True Zen

Kusen by Robert Livingston Roshi
 

When people approach Zen practice, they don't know what Zen practice truly is.

People come, think they can sit and do meditation and somehow arrive at a state where they can escape
their problems and troubles, escape the complications of the world. They are going to become
concentrated, wiser, happier, healthier. Most everyone has something that impels them to seek a way, a
way to end suffering, a way to salvation, happiness -some even want to live forever. So people sit on
their zafus, come to the dojo when it's convenient, and after zazen go home, go back to daily life.
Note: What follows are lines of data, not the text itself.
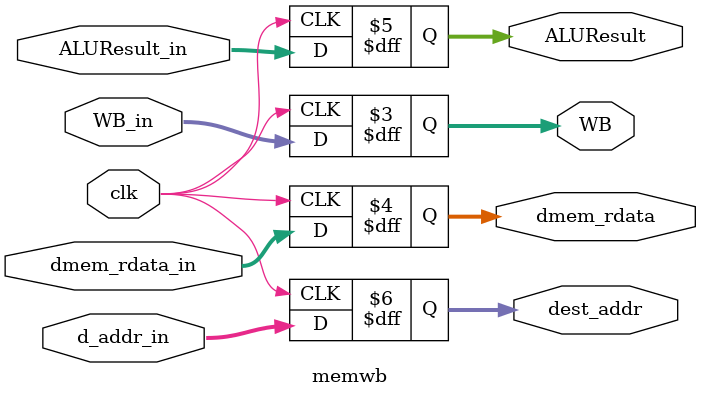
<source format=v>
module memwb (clk, WB_in, WB, dmem_rdata, dmem_rdata_in, ALUResult, ALUResult_in, dest_addr, d_addr_in);

input clk;
input [1:0] WB_in;
input [31:0] dmem_rdata_in;
input [31:0] ALUResult_in;
input [4:0] d_addr_in;


output [1:0] WB;
output [31:0] dmem_rdata;
output [31:0] ALUResult;
output [4:0] dest_addr;

reg [1:0] WB ;
reg [31:0] dmem_rdata ;
reg [31:0] ALUResult ;
reg [4:0] dest_addr ;

initial begin
WB = 0;
dmem_rdata = 0;
ALUResult = 0;
dest_addr = 0;
end

always@(posedge clk)
begin

WB <= WB_in;
dmem_rdata <= dmem_rdata_in;
ALUResult <= ALUResult_in;
dest_addr <= d_addr_in;

end

endmodule


</source>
But true Zen is not to follow your own desires, not to follow your own dreams, your ego mind, not to follow your thoughts, nor all the influences we're bombarded with in modern civilization. True Zen practice is to follow the cosmic order-not just to follow your thinking, not to follow your ambition, not to look for status or wealth, power, position, or career.

When we follow our own brain, our own ambition and desires, we are following the way of suffering and pain. People do that in their lives and suffer. Then they come to Zen and maybe for an hour or so a day, they sit on their zafu and try to follow the cosmic order, follow the way of Zen.
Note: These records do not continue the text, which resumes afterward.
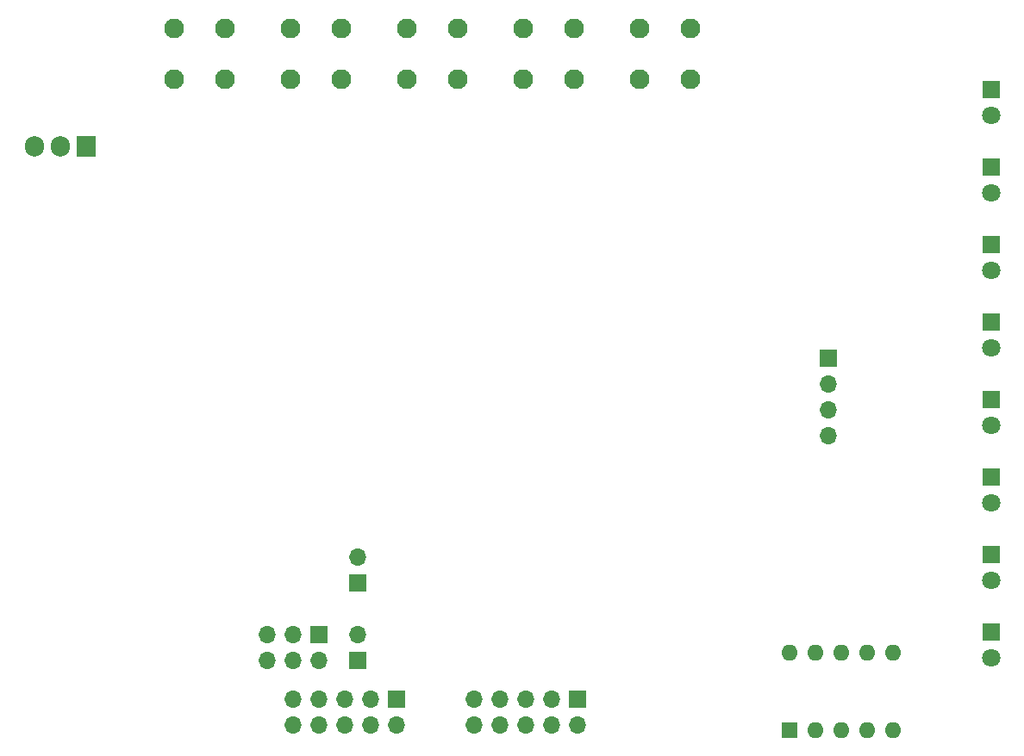
<source format=gbr>
%TF.GenerationSoftware,KiCad,Pcbnew,5.1.10-88a1d61d58~90~ubuntu20.04.1*%
%TF.CreationDate,2021-10-13T16:20:15+02:00*%
%TF.ProjectId,DO8_V1.2,444f385f-5631-42e3-922e-6b696361645f,rev?*%
%TF.SameCoordinates,Original*%
%TF.FileFunction,Soldermask,Bot*%
%TF.FilePolarity,Negative*%
%FSLAX46Y46*%
G04 Gerber Fmt 4.6, Leading zero omitted, Abs format (unit mm)*
G04 Created by KiCad (PCBNEW 5.1.10-88a1d61d58~90~ubuntu20.04.1) date 2021-10-13 16:20:15*
%MOMM*%
%LPD*%
G01*
G04 APERTURE LIST*
%ADD10O,1.700000X1.700000*%
%ADD11R,1.700000X1.700000*%
%ADD12O,1.600000X1.600000*%
%ADD13R,1.600000X1.600000*%
%ADD14O,1.905000X2.000000*%
%ADD15R,1.905000X2.000000*%
%ADD16C,1.950000*%
%ADD17C,1.800000*%
%ADD18R,1.800000X1.800000*%
G04 APERTURE END LIST*
D10*
%TO.C,J1*%
X151788000Y-117488000D03*
X151788000Y-114948000D03*
X151788000Y-112408000D03*
D11*
X151788000Y-109868000D03*
%TD*%
D12*
%TO.C,SW1*%
X147978000Y-138824000D03*
X158138000Y-146444000D03*
X150518000Y-138824000D03*
X155598000Y-146444000D03*
X153058000Y-138824000D03*
X153058000Y-146444000D03*
X155598000Y-138824000D03*
X150518000Y-146444000D03*
X158138000Y-138824000D03*
D13*
X147978000Y-146444000D03*
%TD*%
D14*
%TO.C,Q9*%
X73810000Y-89040000D03*
X76350000Y-89040000D03*
D15*
X78890000Y-89040000D03*
%TD*%
D16*
%TO.C,J11*%
X92526000Y-77436000D03*
X92526000Y-82436000D03*
X87526000Y-77436000D03*
X87526000Y-82436000D03*
%TD*%
%TO.C,J10*%
X138246000Y-77436000D03*
X138246000Y-82436000D03*
X133246000Y-77436000D03*
X133246000Y-82436000D03*
%TD*%
%TO.C,J9*%
X126816000Y-77436000D03*
X126816000Y-82436000D03*
X121816000Y-77436000D03*
X121816000Y-82436000D03*
%TD*%
%TO.C,J8*%
X115386000Y-77436000D03*
X115386000Y-82436000D03*
X110386000Y-77436000D03*
X110386000Y-82436000D03*
%TD*%
%TO.C,J7*%
X103956000Y-77436000D03*
X103956000Y-82436000D03*
X98956000Y-77436000D03*
X98956000Y-82436000D03*
%TD*%
D10*
%TO.C,J6*%
X116990000Y-145936000D03*
X116990000Y-143396000D03*
X119530000Y-145936000D03*
X119530000Y-143396000D03*
X122070000Y-145936000D03*
X122070000Y-143396000D03*
X124610000Y-145936000D03*
X124610000Y-143396000D03*
X127150000Y-145936000D03*
D11*
X127150000Y-143396000D03*
%TD*%
D10*
%TO.C,J5*%
X99210000Y-145936000D03*
X99210000Y-143396000D03*
X101750000Y-145936000D03*
X101750000Y-143396000D03*
X104290000Y-145936000D03*
X104290000Y-143396000D03*
X106830000Y-145936000D03*
X106830000Y-143396000D03*
X109370000Y-145936000D03*
D11*
X109370000Y-143396000D03*
%TD*%
D10*
%TO.C,J4*%
X96670000Y-139586000D03*
X96670000Y-137046000D03*
X99210000Y-139586000D03*
X99210000Y-137046000D03*
X101750000Y-139586000D03*
D11*
X101750000Y-137046000D03*
%TD*%
D10*
%TO.C,J3*%
X105560000Y-129426000D03*
D11*
X105560000Y-131966000D03*
%TD*%
D10*
%TO.C,J2*%
X105560000Y-137046000D03*
D11*
X105560000Y-139586000D03*
%TD*%
D17*
%TO.C,D15*%
X167790000Y-139332000D03*
D18*
X167790000Y-136792000D03*
%TD*%
D17*
%TO.C,D12*%
X167790000Y-131712000D03*
D18*
X167790000Y-129172000D03*
%TD*%
D17*
%TO.C,D10*%
X167790000Y-124092000D03*
D18*
X167790000Y-121552000D03*
%TD*%
D17*
%TO.C,D7*%
X167790000Y-116472000D03*
D18*
X167790000Y-113932000D03*
%TD*%
D17*
%TO.C,D4*%
X167790000Y-108852000D03*
D18*
X167790000Y-106312000D03*
%TD*%
D17*
%TO.C,D3*%
X167790000Y-101232000D03*
D18*
X167790000Y-98692000D03*
%TD*%
D17*
%TO.C,D2*%
X167790000Y-93612000D03*
D18*
X167790000Y-91072000D03*
%TD*%
D17*
%TO.C,D1*%
X167790000Y-85992000D03*
D18*
X167790000Y-83452000D03*
%TD*%
M02*

</source>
Our practice has been here for countless years, countless lives. If you think you're going to improve the practice, change it, if you think you know a better way, this is the ego speaking, the ego-self.

Mushotoku, this is the way of true Zen. Follow the cosmic order, this is what mushotoku is. It is not following your own personal wishes, not following your own agenda (some goal, object or something to gain). Nor is it running away from something you fear or want to lose. When we follow the bodhisattva way, we harmonize with our surroundings. We don't have fixed ideas in our mind about what's good, what's bad, what's godly, what's evil. Forgetting ourselves, we respond to the situation we're in each moment.

When we live in the here and now with no fixed agenda, no doctrines, no old ideas, when we live here and now responding to what's necessary, in front of us, then we can follow the cosmic order.

You must practice. In zazen, the repetition of this practice is essential.

To follow the cosmic order with one's will power is a contradiction. But the contradiction is only in the mind: it may be difficult to follow the cosmic order with the brain and the will power, but we must try. However without zazen, without a deep practice, without a sangha for support, without a teacher, this is very difficult if not impossible. But with the help of zazen practice and the sangha, naturally and unconsciously our practice will help us follow the cosmic order.

This may seem like a very strange attitude for many people: "Living a selfless life, that's good for saints, special people. But for me, oh, I'm not a saint. I cannot just be selfless in this world! What's going to happen to me? What about my future? What about my old age? Retirement? How am I going to live?"

This is the mind. Always the brain is thinking, calculating, protecting, augmenting, always attaching, looking for something. Instead of looking right in front of us, we look everywhere else. Instead of living right here and now, we want to plan for some mythical future.

But when we practice, truly concentrate on our practice in zazen, we can forget ourselves. We can forget our ego, our desires, our fixed ideas of how to live, how to act, how to be, forget all these phenomenal ideas, thoughts and attachments, and follow the cosmic order, help the other.

"Why should I always help the other? Why can't I be helped?"

Try it. Help yourself. And then come back to practice.

That's why you're here in the first place. You've been helping yourself, not understanding the dharma, not understanding what life is, not understanding how to follow the cosmic order. But if we repeat the practice, make the effort over and over again, each day, each moment, bit by bit our lives can blossom, become deep and broad, limitless.

With mushotoku mind, the mind of no profit, no goal, this mushotoku world and cosmos will not exclude you. And then when you forget yourself, you are recognized by all existences, and all things come to you. It is not what we have in our brains, not what we have in our dreams or our imagination, but the wondrous gifts of actual, here-and-now life come to us. Without desire, wonderful fruits appear.

The fruit appears. It looks delicious. You eat it. The pleasure is true and deep. And the next moment we go on.

Moment by moment, instant by instant, here and now, we flow with the cosmic order and pick the fruits that appear, that nourish us, that give us pleasure. Then we let them go and go on. Always new fresh life, new fresh worlds appear, spontaneously, naturally. We pluck the fruit, enjoy it and go on with no regret. We can live our lives with enthusiasm and strength.

Each one must observe their own karma, their own life, their own mind. What are you looking for? What do you want? This is where you will find your mistakes, your bonnos, your suffering.

Give up your fixed ideas and follow the cosmic order. Come to true Zen, true life. Don't run away and don't run after. Here and now is where we find our satori, our liberation, our strength.